* **Material supplied**
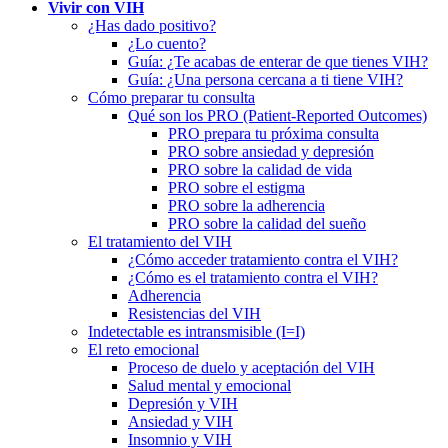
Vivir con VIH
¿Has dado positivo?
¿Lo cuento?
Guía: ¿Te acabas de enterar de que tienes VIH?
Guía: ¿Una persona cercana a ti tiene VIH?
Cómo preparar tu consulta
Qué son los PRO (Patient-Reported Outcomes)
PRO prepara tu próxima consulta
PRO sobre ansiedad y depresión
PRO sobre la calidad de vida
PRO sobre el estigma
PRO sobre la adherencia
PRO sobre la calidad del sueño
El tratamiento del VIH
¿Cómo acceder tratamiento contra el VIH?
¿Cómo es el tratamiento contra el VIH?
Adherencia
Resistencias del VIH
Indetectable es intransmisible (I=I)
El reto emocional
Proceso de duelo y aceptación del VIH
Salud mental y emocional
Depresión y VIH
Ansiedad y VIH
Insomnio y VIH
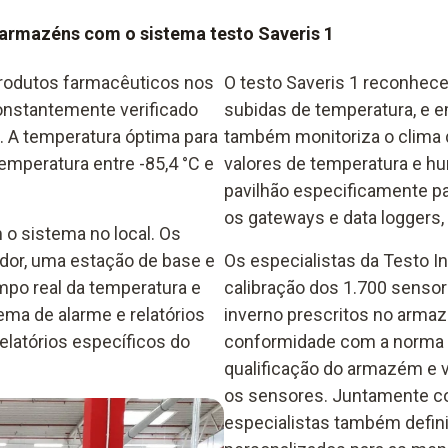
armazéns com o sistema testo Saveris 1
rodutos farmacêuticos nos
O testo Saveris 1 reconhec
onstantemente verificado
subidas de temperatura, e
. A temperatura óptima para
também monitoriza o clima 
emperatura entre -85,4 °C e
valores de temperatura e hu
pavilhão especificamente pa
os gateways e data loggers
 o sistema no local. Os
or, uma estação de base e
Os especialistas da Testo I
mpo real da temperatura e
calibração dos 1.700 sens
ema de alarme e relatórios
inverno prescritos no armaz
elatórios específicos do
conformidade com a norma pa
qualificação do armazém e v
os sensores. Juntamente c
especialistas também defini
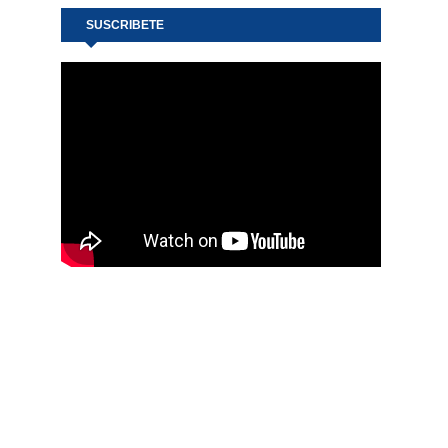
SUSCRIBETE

* **To do**
Copy the entries above exactly, but only the stretch from the line containing "Insomnio y VIH" through the line containing "pavilhão especificamente pa". Keep both end lines; drop the pictures.

* **Your response**
Insomnio y VIH
armazéns com o sistema testo Saveris 1
rodutos farmacêuticos nos
O testo Saveris 1 reconhec
onstantemente verificado
subidas de temperatura, e
. A temperatura óptima para
também monitoriza o clima 
emperatura entre -85,4 °C e
valores de temperatura e hu
pavilhão especificamente pa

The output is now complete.